I called Sarah on my way back to Brooklyn and minimized the situation. There was no need to worry her about this stuff and I didn’t want her flying home. Although my secret about her Uncle Patrick had caused her parents to split, she really wasn’t a party to it. I couldn’t see a reason for making her one now. As promised, I rang Katy, but only after I got home. If we had chatted while I was close to Janus, it would have been too easy for her to talk me into coming over. Katy didn’t pick up, so I left a message. I preferred thinking she was asleep.
CHAPTER FOUR
Carmella Melendez was in a foul mood, not like that was headline news or anything. The first time we met, she was cursing at her partner in the lobby of my old precinct house, the Six-O in Coney Island. The first words she ever said to me were, “Yo! You got a problem?” Nice, huh? The thing was, I had been staring at her. Her looks, in spite of the tough-bitch demeanor and foul mouth, invited staring. Carmella had coffee-and-cream skin, plush and pouty lips, and straight, jet black hair. She had a pleasantly curved and athletic body, but it was her paradoxical brown eyes from which I could not look away. They were fiery and cold all at once. It was easy for a man to lose his way in those eyes.

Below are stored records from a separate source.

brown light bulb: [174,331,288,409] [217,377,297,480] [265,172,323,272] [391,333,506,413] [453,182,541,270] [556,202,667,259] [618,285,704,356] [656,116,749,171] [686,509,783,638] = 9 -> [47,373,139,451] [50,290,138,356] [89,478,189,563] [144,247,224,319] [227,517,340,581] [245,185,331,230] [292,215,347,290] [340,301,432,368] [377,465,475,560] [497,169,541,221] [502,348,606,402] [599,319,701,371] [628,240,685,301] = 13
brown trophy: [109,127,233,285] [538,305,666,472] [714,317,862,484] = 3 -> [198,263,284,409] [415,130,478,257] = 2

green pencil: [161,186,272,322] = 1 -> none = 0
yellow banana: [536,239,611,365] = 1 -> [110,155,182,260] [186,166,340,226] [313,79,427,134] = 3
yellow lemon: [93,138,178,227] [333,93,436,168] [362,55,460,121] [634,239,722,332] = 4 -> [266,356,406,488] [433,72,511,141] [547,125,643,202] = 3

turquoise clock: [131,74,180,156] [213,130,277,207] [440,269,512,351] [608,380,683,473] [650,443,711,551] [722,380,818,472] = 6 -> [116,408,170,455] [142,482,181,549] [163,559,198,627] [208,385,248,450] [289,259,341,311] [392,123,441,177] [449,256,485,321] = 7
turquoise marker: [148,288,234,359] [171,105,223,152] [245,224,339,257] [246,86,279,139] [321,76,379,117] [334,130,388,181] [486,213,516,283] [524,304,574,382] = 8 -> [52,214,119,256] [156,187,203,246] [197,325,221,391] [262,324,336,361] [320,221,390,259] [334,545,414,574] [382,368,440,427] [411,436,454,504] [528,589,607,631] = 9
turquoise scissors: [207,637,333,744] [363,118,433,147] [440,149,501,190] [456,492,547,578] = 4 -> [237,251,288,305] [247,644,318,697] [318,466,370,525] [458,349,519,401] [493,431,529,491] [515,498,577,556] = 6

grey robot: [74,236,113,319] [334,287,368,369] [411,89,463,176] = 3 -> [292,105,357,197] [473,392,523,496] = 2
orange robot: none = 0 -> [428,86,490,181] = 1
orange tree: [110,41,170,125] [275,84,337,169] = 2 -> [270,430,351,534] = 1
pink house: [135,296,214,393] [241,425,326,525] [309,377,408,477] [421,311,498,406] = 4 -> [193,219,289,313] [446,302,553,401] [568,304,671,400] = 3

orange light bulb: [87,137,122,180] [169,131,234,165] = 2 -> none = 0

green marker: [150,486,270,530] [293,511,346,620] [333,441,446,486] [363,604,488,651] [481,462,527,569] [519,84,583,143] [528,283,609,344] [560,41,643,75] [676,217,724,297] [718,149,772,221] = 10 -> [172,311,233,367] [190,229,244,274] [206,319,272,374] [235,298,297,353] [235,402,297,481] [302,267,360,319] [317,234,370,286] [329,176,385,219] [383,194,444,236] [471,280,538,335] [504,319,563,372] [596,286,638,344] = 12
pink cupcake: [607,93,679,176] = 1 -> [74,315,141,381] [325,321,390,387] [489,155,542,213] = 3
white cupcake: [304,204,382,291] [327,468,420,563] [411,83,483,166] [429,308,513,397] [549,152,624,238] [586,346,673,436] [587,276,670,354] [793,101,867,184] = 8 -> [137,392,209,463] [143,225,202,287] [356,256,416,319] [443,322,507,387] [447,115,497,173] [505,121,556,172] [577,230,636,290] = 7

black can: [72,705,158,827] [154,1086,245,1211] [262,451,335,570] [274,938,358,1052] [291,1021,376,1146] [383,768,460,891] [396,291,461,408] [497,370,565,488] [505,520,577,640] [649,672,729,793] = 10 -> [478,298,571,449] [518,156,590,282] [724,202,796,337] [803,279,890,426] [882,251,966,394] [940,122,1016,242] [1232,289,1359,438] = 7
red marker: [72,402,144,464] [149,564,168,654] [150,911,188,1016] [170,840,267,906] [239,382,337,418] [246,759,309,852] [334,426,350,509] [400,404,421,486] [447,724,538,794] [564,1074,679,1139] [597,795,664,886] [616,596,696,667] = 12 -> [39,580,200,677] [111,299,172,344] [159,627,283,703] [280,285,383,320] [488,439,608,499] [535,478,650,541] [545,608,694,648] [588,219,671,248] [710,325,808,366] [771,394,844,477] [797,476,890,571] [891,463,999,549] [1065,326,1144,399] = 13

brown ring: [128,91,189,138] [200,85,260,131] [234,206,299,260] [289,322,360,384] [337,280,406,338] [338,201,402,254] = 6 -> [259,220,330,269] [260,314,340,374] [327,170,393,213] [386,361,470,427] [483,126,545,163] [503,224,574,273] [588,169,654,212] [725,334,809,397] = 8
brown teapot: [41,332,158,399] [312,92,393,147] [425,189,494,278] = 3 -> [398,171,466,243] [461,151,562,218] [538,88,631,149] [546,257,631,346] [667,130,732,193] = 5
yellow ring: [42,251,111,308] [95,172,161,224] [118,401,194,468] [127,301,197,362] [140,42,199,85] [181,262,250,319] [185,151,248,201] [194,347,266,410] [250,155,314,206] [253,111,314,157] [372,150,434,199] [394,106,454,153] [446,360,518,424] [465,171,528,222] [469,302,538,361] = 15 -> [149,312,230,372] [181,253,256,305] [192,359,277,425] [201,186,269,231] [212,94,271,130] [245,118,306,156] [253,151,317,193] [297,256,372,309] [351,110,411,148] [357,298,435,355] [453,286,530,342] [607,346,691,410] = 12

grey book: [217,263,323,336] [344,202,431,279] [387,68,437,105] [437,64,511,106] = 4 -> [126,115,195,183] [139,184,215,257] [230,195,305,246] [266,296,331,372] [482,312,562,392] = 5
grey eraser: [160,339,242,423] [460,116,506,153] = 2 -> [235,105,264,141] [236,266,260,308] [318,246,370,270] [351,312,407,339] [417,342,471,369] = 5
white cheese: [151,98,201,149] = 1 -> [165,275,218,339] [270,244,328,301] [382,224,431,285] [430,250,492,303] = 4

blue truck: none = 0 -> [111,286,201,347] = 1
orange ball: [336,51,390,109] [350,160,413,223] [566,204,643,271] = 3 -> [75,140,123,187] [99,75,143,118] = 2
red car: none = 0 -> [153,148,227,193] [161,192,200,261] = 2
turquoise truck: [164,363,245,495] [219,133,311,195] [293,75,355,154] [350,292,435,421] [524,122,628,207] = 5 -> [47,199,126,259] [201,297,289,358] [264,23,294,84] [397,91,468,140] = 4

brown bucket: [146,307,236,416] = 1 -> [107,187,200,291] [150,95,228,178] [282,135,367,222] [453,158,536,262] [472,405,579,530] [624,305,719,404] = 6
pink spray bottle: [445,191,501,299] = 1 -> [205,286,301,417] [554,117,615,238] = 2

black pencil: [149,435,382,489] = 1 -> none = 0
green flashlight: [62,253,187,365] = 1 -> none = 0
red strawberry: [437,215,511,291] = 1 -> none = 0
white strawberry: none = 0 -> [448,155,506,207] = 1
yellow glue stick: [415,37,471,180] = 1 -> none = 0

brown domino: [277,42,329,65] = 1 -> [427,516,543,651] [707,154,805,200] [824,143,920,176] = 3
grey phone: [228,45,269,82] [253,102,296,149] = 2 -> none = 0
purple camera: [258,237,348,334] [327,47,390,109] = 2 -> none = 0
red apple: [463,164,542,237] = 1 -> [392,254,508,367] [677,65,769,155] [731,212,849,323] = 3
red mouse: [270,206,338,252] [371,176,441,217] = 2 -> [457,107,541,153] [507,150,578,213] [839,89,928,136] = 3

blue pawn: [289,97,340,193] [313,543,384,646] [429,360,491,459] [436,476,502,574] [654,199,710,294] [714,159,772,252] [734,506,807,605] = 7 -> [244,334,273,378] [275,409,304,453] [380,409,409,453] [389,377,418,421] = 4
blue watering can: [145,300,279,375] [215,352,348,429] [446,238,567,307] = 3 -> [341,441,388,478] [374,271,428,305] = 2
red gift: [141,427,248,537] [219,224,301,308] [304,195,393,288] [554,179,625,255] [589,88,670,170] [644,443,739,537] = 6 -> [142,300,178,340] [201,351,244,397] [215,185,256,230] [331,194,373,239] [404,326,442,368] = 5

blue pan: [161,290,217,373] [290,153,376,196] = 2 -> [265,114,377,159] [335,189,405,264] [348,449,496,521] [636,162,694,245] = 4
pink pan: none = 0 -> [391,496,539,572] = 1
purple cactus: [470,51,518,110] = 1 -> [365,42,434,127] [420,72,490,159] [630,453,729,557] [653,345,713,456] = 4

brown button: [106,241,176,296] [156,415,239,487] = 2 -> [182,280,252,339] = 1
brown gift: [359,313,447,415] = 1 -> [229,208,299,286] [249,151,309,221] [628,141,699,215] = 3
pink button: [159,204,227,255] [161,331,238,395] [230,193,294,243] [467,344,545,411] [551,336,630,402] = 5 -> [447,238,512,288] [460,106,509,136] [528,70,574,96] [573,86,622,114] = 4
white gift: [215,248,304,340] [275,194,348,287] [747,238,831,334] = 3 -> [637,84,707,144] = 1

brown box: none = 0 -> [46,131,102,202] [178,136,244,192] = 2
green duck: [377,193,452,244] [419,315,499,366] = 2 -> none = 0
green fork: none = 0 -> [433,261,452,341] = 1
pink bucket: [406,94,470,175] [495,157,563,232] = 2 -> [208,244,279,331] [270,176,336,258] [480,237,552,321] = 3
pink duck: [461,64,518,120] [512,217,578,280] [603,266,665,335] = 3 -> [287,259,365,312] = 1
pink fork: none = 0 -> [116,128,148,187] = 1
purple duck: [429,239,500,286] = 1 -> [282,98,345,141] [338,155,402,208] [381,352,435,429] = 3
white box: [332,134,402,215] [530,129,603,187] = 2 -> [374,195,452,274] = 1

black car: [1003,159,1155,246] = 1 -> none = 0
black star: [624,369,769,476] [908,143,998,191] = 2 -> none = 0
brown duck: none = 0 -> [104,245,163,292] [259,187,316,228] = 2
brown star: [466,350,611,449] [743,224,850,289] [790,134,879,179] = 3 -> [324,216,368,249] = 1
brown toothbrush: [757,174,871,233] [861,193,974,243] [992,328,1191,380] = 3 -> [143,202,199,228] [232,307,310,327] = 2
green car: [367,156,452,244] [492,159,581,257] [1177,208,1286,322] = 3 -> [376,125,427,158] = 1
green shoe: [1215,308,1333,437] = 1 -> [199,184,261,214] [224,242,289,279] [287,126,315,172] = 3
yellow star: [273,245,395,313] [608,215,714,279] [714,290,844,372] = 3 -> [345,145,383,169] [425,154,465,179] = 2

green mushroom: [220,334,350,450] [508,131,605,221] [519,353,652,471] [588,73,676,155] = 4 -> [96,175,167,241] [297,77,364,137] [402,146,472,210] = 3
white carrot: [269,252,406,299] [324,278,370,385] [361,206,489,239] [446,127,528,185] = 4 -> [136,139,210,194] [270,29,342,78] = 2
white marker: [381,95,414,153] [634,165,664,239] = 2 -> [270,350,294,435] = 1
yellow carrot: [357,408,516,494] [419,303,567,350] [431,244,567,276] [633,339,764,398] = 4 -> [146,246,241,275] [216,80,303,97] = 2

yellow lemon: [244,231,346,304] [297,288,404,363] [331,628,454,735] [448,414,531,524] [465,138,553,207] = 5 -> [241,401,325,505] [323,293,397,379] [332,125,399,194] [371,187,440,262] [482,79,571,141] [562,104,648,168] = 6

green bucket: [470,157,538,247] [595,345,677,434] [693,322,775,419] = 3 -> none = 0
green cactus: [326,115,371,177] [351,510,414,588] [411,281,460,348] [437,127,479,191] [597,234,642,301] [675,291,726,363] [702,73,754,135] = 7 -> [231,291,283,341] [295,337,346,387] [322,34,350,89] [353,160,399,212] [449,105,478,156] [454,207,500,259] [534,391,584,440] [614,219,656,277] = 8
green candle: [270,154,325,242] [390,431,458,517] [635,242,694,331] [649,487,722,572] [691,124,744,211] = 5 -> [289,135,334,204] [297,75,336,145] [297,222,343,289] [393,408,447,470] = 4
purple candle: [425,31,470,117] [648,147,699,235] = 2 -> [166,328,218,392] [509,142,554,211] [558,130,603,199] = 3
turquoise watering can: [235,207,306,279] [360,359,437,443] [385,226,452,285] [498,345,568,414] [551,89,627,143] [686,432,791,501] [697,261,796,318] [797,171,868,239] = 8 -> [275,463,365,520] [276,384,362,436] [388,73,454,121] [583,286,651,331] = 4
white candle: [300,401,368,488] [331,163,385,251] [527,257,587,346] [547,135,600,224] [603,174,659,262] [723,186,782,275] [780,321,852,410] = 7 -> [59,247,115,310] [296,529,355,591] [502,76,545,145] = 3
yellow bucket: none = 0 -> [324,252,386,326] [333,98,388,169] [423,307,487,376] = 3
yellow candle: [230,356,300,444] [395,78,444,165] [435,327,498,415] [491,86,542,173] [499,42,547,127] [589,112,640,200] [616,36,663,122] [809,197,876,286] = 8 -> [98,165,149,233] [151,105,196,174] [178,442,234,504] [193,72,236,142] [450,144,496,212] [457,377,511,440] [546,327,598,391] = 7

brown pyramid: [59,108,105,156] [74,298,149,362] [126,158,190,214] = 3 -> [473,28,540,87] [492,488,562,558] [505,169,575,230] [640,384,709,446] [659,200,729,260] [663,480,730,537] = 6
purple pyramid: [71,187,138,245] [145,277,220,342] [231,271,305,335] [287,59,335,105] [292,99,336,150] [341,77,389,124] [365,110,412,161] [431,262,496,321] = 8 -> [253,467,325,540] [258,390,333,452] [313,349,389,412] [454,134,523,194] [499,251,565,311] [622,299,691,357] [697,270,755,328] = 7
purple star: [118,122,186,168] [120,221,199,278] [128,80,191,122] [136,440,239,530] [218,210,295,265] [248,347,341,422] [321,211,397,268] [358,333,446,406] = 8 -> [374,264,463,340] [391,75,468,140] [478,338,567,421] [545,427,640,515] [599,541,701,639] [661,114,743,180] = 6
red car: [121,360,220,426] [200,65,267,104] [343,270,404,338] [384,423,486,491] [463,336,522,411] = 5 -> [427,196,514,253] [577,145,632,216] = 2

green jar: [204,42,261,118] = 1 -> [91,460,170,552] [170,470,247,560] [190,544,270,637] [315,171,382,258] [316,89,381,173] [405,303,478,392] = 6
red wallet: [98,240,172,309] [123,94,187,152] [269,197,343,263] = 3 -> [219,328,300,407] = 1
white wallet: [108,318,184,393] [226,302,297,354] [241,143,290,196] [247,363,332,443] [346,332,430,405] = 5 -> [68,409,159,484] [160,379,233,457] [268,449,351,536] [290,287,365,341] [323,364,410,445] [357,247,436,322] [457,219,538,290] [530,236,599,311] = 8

That was more than ten years ago, when she was maybe twenty-four and one of the youngest detectives on the NYPD. She took a lot of shit for getting the bump to detective at that age. Women take a lot of shit on the job no matter what. You can set your watch by it. If a guy had gotten the bump at that age, he would have taken a lot of crap too. But not all crap’s the same. For Carmella, no matter how it was couched, it always came down to her looks. Every day was a struggle for her to prove to the world she was more than just pussy on the hoof and that struggle put quite a sizeable chip on her shoulder. After I got to know her a little bit, I realized that chip had been there for quite a long time and for a very different reason. In any case, that chip got shot off her shoulder in ’89 during a gun battle at Crispo’s Bar in Red Hook.
Things had changed between us in the last eleven years. She was by no means less pleasing to look at. If anything, Carmella had blossomed from simply stunning to beautiful. The years had softened her harder edges and she had learned to dress and makeup to her strengths. If it sounds like I’m a little in love with her, maybe I am. We even shared a kiss once that resonates to this day, but there are reasons we can never be together, reasons as solid as the wall of secrets I built over the years between Katy and me. We were also partners now: Prager amp; Melendez Investigations, Inc., established 1998. As Ferguson May, the late great philosopher of the 60th Precinct, was wont to say: “Don’t shit where you eat. Don’t fuck where you work.” Too bad Bill Shakespeare and Fergie May were born centuries apart.